I need to keep reminding myself that I’ve felt struggles like this before and overcame them. And I am better for it. The moments I am most proud of have come when I put myself out of my comfort zone. Here are two times that I met a challenge and made it out the other side:

  • I had never completed an extended field season before my PhD. Missing out on field work was a weakness that I needed to strengthen. Only a couple months into my PhD, I found myself spending two of the most rewarding years of my life to date doing fieldwork and living in my study area. I was solely in charge of my data collection and the direction of my research. The daily progress was hard to see, but from start to end the changes were huge.
  • When I submitted my Vanier application, I got the advice from a mentor to write a proposal for a great project, not the one I thought I was completely prepared to do. It allowed me to go beyond the boundaries I set for myself and be truly creative with my ideas. I also had to work on developing a personal narrative, which takes some deep reflection on who you have demonstrated yourself to be and envision your role in the future. I felt extremely vulnerable. Though I quickly started to worry my application was terrible, it felt like the best and most authentic thing I had ever done. A few months later the struggle paid off.

Even though challenges are a catalyst for growth, growth doesn’t happen without a push. In these instances, I pushed the edge of what I was comfortable doing, and in that discomfort is where I found rewards. During these periods, it’s easy to feel distressed and hard to have perspective. Luckily my achievements don’t happen in isolation: I have support from my mentors, advocates, colleagues and friends as I tackle these things. We all need support, so I urge everyone to talk to trusted and caring people, including counselling and wellness programs available to students.

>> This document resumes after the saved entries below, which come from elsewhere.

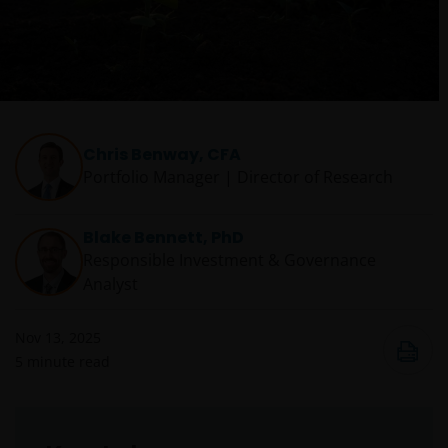
Chris Benway, CFA
Portfolio Manager | Director of Research
Blake Bennett, PhD
Responsible Investment & Governance
Analyst
Nov 13, 2025
5
minute read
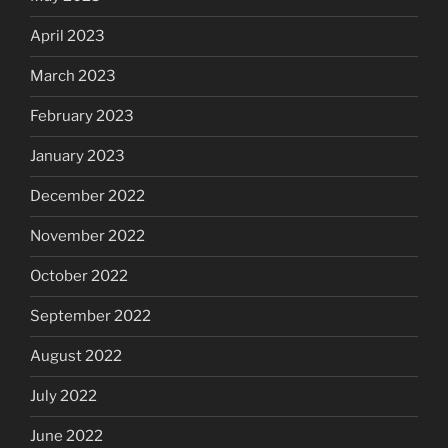
April 2023
March 2023
February 2023
January 2023
December 2022
November 2022
October 2022
September 2022
August 2022
July 2022
June 2022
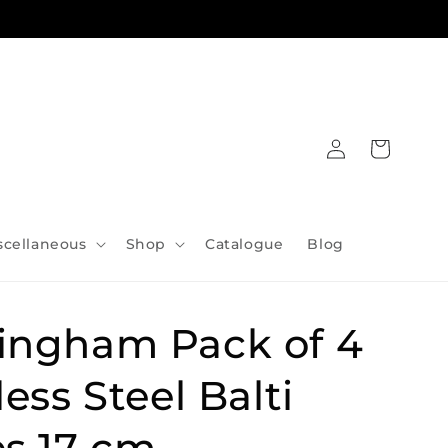
Log
Cart
in
scellaneous
Shop
Catalogue
Blog
ingham Pack of 4
less Steel Balti
s 17 cm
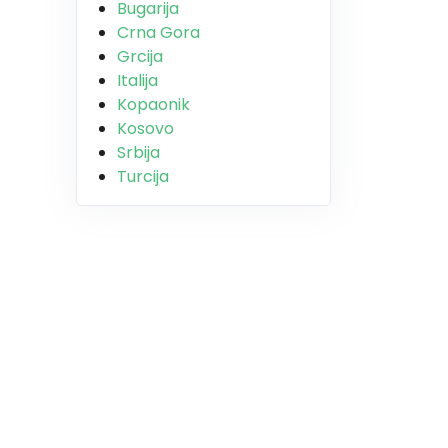
Bugarija
Crna Gora
Grcija
Italija
Kopaonik
Kosovo
Srbija
Turcija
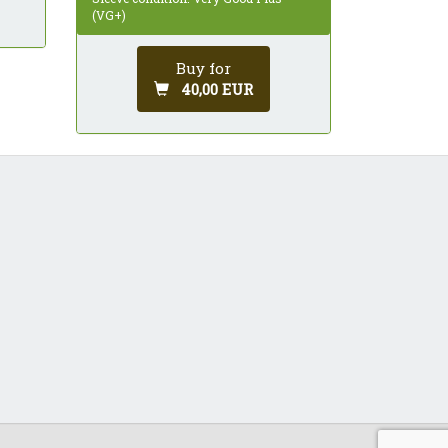
(VG+)
Buy for
40,00 EUR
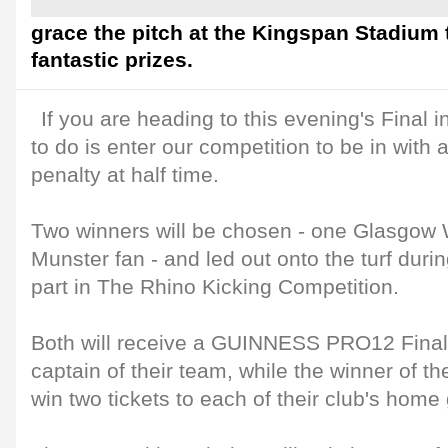
grace the pitch at the Kingspan Stadium
fantastic prizes.
If you are heading to this evening's Final i
to do is enter our competition to be in with 
penalty at half time.
Two winners will be chosen - one Glasgow 
Munster fan - and led out onto the turf durin
part in The Rhino Kicking Competition.
Both will receive a GUINNESS PRO12 Final 
captain of their team, while the winner of th
win two tickets to each of their club's hom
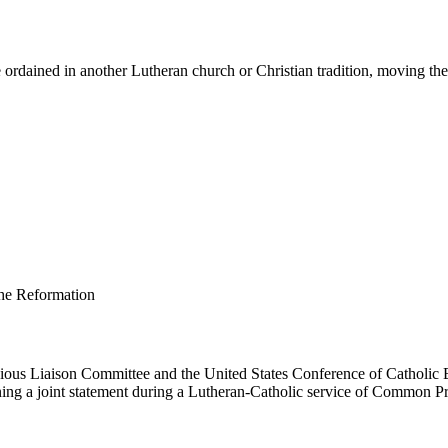
ordained in another Lutheran church or Christian tradition, moving them 
us Liaison Committee and the United States Conference of Catholic B
ing a joint statement during a Lutheran-Catholic service of Common Pr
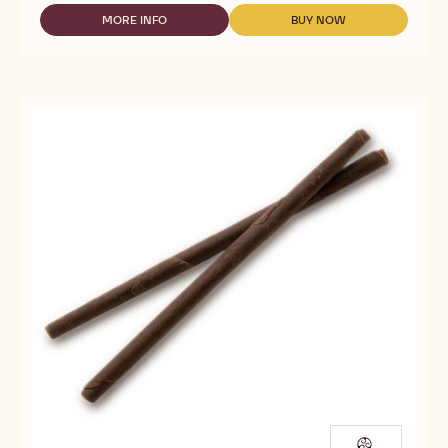
DECO&TEXTURES
-
MORE INFO
BUY NOW
-
-
ROLLS
DECO&TEXTURES
DECO&TEXTURES
DARK
-
-
&
ROLLS
ROLLS
WHITE
DARK
DARK
&
&
WHITE
WHITE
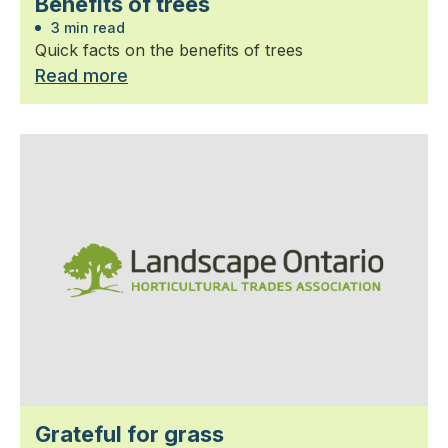
Benefits of trees
3 min read
Quick facts on the benefits of trees
Read more
Grateful for grass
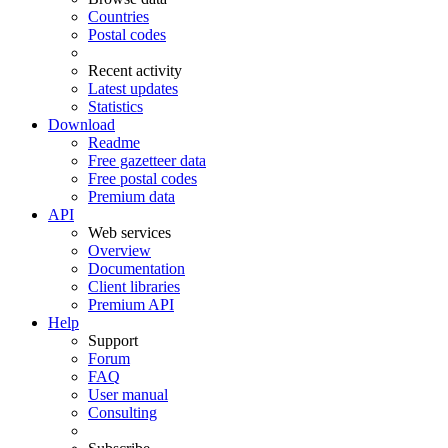
Countries
Postal codes
Recent activity
Latest updates
Statistics
Download
Readme
Free gazetteer data
Free postal codes
Premium data
API
Web services
Overview
Documentation
Client libraries
Premium API
Help
Support
Forum
FAQ
User manual
Consulting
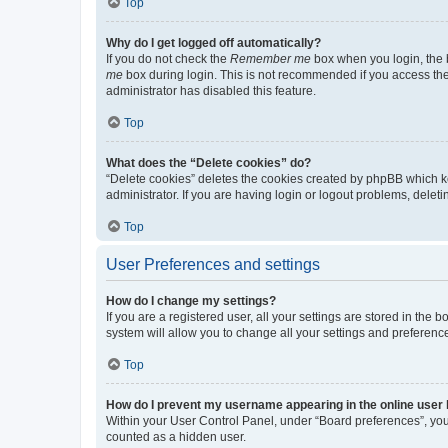
Top
Why do I get logged off automatically?
If you do not check the
Remember me
box when you login, the b
me
box during login. This is not recommended if you access the b
administrator has disabled this feature.
Top
What does the “Delete cookies” do?
“Delete cookies” deletes the cookies created by phpBB which k
administrator. If you are having login or logout problems, dele
Top
User Preferences and settings
How do I change my settings?
If you are a registered user, all your settings are stored in the
system will allow you to change all your settings and preferenc
Top
How do I prevent my username appearing in the online user l
Within your User Control Panel, under “Board preferences”, you 
counted as a hidden user.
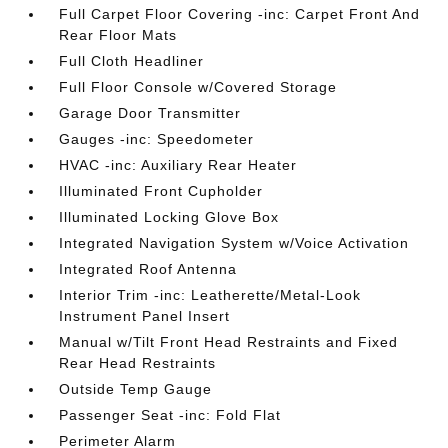
Full Carpet Floor Covering -inc: Carpet Front And
Rear Floor Mats
Full Cloth Headliner
Full Floor Console w/Covered Storage
Garage Door Transmitter
Gauges -inc: Speedometer
HVAC -inc: Auxiliary Rear Heater
Illuminated Front Cupholder
Illuminated Locking Glove Box
Integrated Navigation System w/Voice Activation
Integrated Roof Antenna
Interior Trim -inc: Leatherette/Metal-Look
Instrument Panel Insert
Manual w/Tilt Front Head Restraints and Fixed
Rear Head Restraints
Outside Temp Gauge
Passenger Seat -inc: Fold Flat
Perimeter Alarm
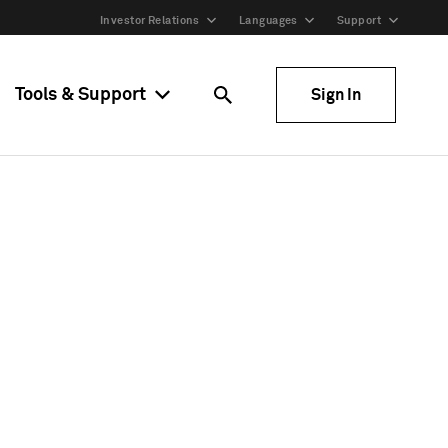
Investor Relations
Languages
Support
Tools & Support
Sign In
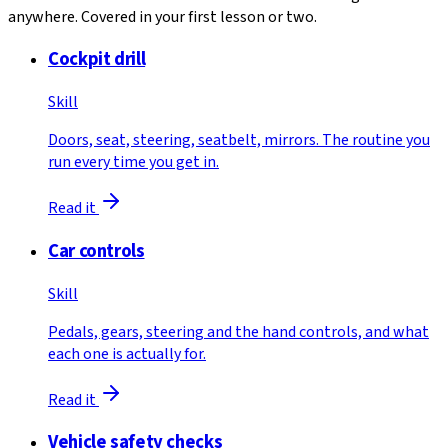
anywhere. Covered in your first lesson or two.
Cockpit drill
Skill
Doors, seat, steering, seatbelt, mirrors. The routine you
run every time you get in.
Read it
Car controls
Skill
Pedals, gears, steering and the hand controls, and what
each one is actually for.
Read it
Vehicle safety checks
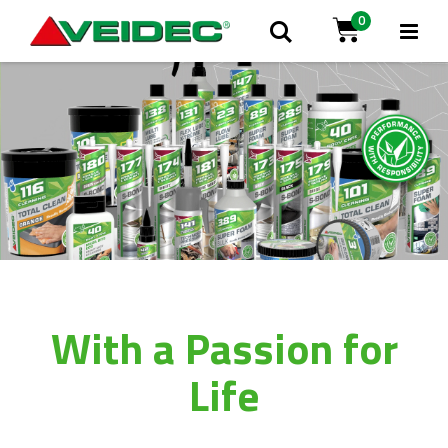
0
Tog
Search
Cart
Na
With a Passion for
Life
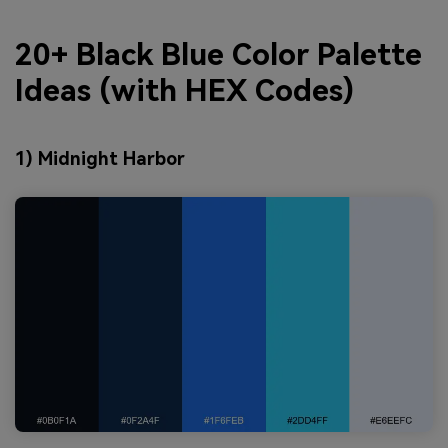
20+ Black Blue Color Palette
Ideas (with HEX Codes)
1) Midnight Harbor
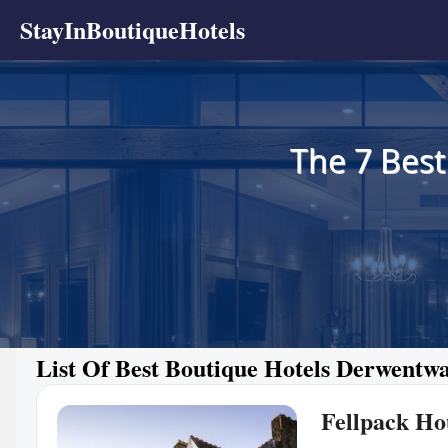
StayInBoutiqueHotels
The 7 Best
List Of Best Boutique Hotels Derwentw
Fellpack Ho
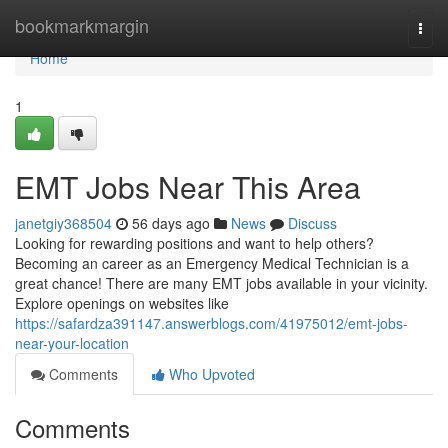
Home
bookmarkmargin
Togg
navi
Home
1
EMT Jobs Near This Area
janetgiy368504
56 days ago
News
Discuss
Looking for rewarding positions and want to help others?
Becoming an career as an Emergency Medical Technician is a
great chance! There are many EMT jobs available in your vicinity.
Explore openings on websites like
https://safardza391147.answerblogs.com/41975012/emt-jobs-
near-your-location
Comments
Who Upvoted
Comments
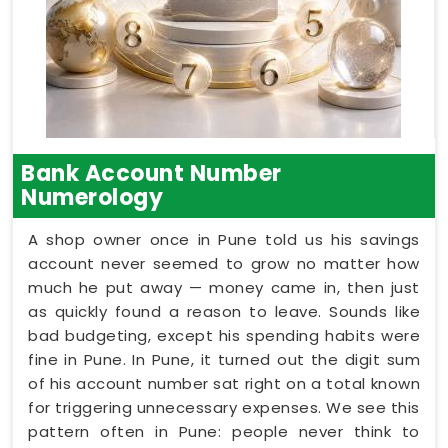
Bank Account Number
Numerology
A shop owner once in Pune told us his savings
account never seemed to grow no matter how
much he put away — money came in, then just
as quickly found a reason to leave. Sounds like
bad budgeting, except his spending habits were
fine in Pune. In Pune, it turned out the digit sum
of his account number sat right on a total known
for triggering unnecessary expenses. We see this
pattern often in Pune: people never think to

It is scary to admit things aren’t turning out as you hoped, and you don’t have all the answers. When someone suggested I write about this I was resistant because I didn’t feel like I had an ending yet, and I still feel that way. It would have been nice to write about struggles completely retrospectively because I could offer you a neatly packaged reflection beginning with my problems with a concluding resolution!  Luckily, I was convinced that unfinished stories are sometimes the best ones, because it’s the journey that matters most.